Рукопись называлась «Истопник. Записки барачного придурка». Писателя Йорика Костя, конечно, положил. На уже талый снег в рощице, недалеко от разъезда, у речки Солони. Он его покрестил. Так, осклабившись, как псы, говорят между собой офицеры в голубых фуражках. Когда хвастаются друг перед другом успехами в работе. Зэки называют службу в НКВД псарней. А и пусть их! Зато за каждого положенного мордой в снег зэка начальство щедро плещет из котла довольствия НКВД приварок.

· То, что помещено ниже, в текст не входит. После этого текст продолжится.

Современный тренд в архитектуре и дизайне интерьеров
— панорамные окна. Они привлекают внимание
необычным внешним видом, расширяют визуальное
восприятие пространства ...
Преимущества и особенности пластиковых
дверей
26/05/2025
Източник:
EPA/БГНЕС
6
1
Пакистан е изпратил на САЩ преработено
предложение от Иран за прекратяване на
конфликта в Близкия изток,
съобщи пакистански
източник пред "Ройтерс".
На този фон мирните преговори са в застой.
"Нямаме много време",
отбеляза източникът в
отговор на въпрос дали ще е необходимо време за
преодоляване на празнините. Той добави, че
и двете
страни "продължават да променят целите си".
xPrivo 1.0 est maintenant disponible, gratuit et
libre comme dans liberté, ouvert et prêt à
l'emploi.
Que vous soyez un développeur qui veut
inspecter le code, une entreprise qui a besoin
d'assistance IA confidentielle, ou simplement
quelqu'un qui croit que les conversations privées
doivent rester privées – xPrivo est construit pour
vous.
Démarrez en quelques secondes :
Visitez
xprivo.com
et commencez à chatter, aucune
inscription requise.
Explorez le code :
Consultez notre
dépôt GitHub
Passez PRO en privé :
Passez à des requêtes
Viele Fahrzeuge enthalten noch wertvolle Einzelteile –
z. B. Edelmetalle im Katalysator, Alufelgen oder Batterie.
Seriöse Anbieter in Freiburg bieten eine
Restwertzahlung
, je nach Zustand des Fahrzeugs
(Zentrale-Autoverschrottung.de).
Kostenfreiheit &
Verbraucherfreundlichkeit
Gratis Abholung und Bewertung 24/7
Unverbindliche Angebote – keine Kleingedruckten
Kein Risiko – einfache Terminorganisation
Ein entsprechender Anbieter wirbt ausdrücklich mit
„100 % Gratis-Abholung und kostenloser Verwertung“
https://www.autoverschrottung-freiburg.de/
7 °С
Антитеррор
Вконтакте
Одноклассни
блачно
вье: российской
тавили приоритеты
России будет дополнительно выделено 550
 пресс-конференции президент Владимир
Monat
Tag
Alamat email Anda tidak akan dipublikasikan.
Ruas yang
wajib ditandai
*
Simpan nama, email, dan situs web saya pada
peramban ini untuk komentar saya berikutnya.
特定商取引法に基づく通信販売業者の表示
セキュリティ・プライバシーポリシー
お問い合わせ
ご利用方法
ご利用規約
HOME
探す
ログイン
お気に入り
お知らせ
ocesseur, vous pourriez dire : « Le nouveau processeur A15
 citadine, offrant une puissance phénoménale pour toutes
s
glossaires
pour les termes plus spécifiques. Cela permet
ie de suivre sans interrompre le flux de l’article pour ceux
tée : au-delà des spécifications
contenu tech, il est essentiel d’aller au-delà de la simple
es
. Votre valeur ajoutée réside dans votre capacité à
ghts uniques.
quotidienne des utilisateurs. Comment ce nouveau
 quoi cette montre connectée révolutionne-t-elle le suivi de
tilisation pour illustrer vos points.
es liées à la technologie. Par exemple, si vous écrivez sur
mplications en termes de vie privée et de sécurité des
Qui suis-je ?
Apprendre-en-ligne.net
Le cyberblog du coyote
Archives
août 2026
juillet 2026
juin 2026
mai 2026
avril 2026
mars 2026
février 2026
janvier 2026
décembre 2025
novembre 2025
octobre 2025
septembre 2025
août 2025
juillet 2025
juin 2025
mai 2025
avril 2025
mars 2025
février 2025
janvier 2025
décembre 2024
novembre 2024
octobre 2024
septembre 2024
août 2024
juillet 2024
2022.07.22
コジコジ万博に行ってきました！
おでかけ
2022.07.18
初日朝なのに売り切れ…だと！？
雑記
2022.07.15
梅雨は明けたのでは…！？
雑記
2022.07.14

Да не баланду с развалившейся хамсой, а хрустящие пятихатки. Посмотришь книгу приказов за месяц и диву даешься! Почти каждую неделю бегут зэки. И ничто не может их остановить. А вохра довольна! Пусть чаще бегут.

Глядишь, к лету на путевку в Крым наберется!

На худой конец в Дом пограничника, под Владивостоком.

Не одного только Йорика Костя в тот раз покрестил. За что и получил именную грамоту Сталина. Тогда ушли живыми только двое. Может, Йорик тоже выжил. Костя успел на лошадке довезти его, теряющего кровь, в Ургальский госпиталь. Рукопись «Истопника» была спрятана, как в пенале, в черенке лопаты. Небольшую книжицу «Молитвенный щит» и пенал с тонкими, почти папиросными листочками Костя подобрал на месте ночевки беглецов. Почитал листочки. И ужаснулся! Ни одного светлого эпизода в записках не было. Все офицеры и надзиратели лагеря представлены как изуверы и садисты. Вот тогда он и решил написать сам. Не мог, правда, понять одного. Почему не получается так складно, как в рукописи Йорика? А в школьные тетради Костя заносил цифры. Перепады здешних температур и высоту снежного покрова. Он это делал для себя, понимая, что никому, кроме него самого, ни таежная статистика, ни воспоминания истопника не нужны. А вернуться, хоть на миг, в прошлое хочется все сильнее.

Только в сказке, да еще, пожалуй, в кино время можно повернуть вспять. Костя, конечно, не знает многих литературных приемов.

Может, поэтому и нескладно у него получается?!

Он не знает и о том, что в кинороманах используется флешбэк – обратный кадр. Художественный прием, с помощью которого сюжет на время прервется, и зритель увидит прошлое героев.